An Aspirin a Day After Blood Clots

Aspirin after a blood clot may reduce risk of heart attack and stroke

(RxWiki News) A common treatment after having a blood clot is taking blood thinner medication. But many doctors will eventually take patients off medication when it's no longer necessary. Then what?

Some doctors will then recommend that patients take a daily aspirin. Will that prevent another clot?

A recent study shows that taking daily aspirin may not prevent another clot. But it might lower a patient's risk of having a heart attack or stroke or dying from a heart condition.

"Ask your doctor about aspirin."

The study, led by Timothy A. Brighton, MB, BS, in the Department of Hematology at Prince of Wales Hospital in Sydney, Australia, aimed to find out whether aspirin might help prevent a reoccurrence of blood clots in a person's veins. The study was funded partly by Bayer, which manufactures aspirin.

The researchers were focused on "venous thromboembolism," blood clots that occur in the deep veins of a person's legs or lungs (not clots in the heart or brain).

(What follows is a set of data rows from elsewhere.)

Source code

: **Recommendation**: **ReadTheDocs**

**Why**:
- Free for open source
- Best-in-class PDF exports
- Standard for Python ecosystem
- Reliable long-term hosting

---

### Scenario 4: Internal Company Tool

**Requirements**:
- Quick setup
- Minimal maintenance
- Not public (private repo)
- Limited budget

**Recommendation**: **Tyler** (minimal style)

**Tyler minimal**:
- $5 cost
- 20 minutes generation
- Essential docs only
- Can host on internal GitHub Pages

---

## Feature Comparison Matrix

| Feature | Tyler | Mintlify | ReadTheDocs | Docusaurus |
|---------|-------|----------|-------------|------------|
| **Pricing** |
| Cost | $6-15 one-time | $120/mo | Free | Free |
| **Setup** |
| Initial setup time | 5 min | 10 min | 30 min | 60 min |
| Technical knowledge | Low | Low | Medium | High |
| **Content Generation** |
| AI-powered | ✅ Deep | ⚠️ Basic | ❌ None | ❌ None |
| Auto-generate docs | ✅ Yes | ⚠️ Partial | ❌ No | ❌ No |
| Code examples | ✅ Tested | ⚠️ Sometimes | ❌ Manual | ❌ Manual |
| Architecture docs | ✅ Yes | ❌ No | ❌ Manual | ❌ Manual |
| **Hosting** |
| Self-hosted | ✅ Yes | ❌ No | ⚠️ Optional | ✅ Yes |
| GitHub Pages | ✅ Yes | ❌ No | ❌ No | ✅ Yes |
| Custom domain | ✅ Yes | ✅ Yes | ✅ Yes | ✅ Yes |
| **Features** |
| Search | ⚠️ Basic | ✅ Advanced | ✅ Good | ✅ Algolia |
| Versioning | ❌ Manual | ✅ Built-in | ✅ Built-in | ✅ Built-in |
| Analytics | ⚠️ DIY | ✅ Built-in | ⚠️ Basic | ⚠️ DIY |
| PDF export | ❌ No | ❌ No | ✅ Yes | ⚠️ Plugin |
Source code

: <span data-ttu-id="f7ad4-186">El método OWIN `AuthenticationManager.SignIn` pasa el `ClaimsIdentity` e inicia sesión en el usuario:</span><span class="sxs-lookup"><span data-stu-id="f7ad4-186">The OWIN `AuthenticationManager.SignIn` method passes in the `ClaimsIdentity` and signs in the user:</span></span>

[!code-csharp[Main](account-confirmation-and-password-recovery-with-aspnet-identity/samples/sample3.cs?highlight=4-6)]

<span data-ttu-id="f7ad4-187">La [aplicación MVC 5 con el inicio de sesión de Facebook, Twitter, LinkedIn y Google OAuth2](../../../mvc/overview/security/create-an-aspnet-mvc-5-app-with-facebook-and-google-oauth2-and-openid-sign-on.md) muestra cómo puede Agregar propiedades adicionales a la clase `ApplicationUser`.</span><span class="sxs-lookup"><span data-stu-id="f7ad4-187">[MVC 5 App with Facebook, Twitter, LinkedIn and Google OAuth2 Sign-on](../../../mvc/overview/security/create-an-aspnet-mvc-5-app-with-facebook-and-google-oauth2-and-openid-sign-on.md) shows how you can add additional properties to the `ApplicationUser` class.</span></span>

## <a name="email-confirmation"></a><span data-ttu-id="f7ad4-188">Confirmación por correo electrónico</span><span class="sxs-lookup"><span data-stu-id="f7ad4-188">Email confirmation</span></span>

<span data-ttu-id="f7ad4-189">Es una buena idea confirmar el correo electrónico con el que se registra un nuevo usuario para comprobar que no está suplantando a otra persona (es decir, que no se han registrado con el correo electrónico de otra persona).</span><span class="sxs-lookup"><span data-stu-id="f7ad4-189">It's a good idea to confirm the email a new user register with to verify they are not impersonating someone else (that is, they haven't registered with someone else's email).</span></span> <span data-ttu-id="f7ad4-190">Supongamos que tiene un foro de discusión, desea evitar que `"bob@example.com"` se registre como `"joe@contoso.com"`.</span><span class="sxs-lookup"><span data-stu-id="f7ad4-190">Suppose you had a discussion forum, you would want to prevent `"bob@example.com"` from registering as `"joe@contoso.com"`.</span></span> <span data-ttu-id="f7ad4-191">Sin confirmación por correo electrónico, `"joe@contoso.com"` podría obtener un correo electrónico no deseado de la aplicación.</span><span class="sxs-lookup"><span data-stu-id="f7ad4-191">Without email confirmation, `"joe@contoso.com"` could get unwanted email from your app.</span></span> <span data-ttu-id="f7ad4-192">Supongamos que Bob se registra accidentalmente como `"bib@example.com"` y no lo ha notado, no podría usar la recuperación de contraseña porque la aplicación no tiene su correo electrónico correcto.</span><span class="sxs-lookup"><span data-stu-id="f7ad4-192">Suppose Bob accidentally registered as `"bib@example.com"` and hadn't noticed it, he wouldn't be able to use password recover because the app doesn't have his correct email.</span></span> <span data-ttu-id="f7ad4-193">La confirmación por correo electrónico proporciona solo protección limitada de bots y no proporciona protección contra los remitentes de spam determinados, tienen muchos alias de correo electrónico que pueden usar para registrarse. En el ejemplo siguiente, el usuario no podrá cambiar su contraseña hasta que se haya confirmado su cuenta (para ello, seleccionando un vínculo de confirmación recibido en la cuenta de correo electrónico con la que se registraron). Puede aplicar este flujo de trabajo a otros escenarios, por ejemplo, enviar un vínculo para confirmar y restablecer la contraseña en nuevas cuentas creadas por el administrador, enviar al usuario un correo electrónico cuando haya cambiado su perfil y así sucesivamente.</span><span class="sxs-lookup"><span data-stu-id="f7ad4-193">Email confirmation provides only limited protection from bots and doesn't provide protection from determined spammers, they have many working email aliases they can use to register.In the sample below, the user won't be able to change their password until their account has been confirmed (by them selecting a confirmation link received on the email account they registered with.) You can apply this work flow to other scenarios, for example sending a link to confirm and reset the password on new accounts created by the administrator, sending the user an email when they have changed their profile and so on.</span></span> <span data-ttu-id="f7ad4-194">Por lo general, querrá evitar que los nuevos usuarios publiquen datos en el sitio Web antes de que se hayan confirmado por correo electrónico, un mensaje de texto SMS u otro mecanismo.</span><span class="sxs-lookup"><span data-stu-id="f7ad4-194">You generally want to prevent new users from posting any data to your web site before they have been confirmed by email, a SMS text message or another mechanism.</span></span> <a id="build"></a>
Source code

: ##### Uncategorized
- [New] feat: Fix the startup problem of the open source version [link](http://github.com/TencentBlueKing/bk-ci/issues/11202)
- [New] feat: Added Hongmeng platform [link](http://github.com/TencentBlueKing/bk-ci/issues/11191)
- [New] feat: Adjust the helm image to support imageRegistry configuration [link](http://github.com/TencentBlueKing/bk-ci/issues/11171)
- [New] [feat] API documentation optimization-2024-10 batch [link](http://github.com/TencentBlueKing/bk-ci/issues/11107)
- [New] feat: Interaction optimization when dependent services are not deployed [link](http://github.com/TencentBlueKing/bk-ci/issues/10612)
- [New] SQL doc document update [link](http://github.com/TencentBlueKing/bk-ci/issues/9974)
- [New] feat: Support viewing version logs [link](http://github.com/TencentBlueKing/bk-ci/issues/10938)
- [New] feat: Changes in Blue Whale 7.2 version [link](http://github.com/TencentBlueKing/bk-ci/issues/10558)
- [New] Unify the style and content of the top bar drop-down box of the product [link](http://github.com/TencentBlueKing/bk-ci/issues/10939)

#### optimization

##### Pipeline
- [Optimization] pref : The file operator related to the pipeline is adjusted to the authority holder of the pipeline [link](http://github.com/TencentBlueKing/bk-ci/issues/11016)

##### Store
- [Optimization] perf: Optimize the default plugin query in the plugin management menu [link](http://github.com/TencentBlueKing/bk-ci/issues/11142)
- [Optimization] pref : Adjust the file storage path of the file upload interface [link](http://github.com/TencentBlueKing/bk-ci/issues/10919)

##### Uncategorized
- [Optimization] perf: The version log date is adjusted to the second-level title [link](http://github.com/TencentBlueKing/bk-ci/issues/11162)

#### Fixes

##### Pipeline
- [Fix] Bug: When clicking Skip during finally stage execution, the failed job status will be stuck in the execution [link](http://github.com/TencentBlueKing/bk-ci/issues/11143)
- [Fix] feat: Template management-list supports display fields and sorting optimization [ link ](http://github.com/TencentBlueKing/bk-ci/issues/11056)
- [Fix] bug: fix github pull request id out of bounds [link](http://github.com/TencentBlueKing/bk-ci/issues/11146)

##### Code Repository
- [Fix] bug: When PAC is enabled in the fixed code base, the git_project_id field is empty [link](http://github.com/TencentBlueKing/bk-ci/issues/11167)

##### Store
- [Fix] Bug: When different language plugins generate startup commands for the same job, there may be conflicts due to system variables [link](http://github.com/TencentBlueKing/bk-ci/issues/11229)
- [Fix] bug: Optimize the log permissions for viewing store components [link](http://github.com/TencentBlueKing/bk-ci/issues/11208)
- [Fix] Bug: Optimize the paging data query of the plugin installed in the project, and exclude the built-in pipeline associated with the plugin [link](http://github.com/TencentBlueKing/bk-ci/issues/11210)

The study involved 822 patients who had finished taking blood thinners after having had a blood clot without any apparent risk factors for blood clotting ahead of time.

For up to four years, half the patients (411) took 100 mg of aspirin each day and the other half took a placebo (fake pill) daily. During the course of the study, 73 of the patients (6.5%) taking the placebo had another blood clot, compared to 47 (4.8%)of those taking aspirin.

However, mathematically, these rates are not different enough from each other to determine that the aspirin reduced the likelihood of getting another clot. The higher number among placebo patients could have been due to chance.

Yet those taking aspirin did have a more significant reduction in the number of heart attacks, strokes or deaths from a heart-related problem.

While 8 percent of those taking the placebo had a heart attack or stroke or died from a cardiovascular condition, only 5.2 percent of those taking aspirin suffered one of these outcomes. This difference was statistically not due to chance.

"Also, the investigators reported that many of the people assigned to take aspirin stopped taking it, so the study probably underestimated the potential benefits of aspirin," Sarah Samaan, MD, told dailyRx News. Dr. Samaan is a cardiologist at Legacy Heart Center in Plano, Texas, and co-director of the Women's Cardiovascular Institute at The Baylor Heart Hospital.

"Aspirin is inexpensive, relatively safe (as long as there are no underlying gastrointestinal or bleeding issues), and remarkably effective in reducing heart attacks and strokes in people at risk," Dr. Samaan said.

The two groups had similar rates of other conditions and did not show any side effects from the aspirin or placebo. However, there are possible side effects, Dr. Samaan pointed out.

"It can cause gastrointestinal side effects, including ulcers and bleeding, so it's not for everyone," she said. "Gastrointestinal side effects were one of the main reasons that people stopped taking aspirin in this study."

Even though this study showed that daily aspirin did not significantly reduce the risk of another blood clot, it did appear to reduce the risk of a heart attack, stroke or cardiovascular death.

The study was published November 4 in the New England Journal of Medicine. The research was funded by the National Health and Medical Research Council (Australia), the Health Research Council (New Zealand), the Australasian Society of Thrombosis and Hemostasis, the National Heart Foundation of Australia and Bayer HealthCare.

Five authors reporting receiving research, consulting or lecture fees from a range of pharmaceutical companies.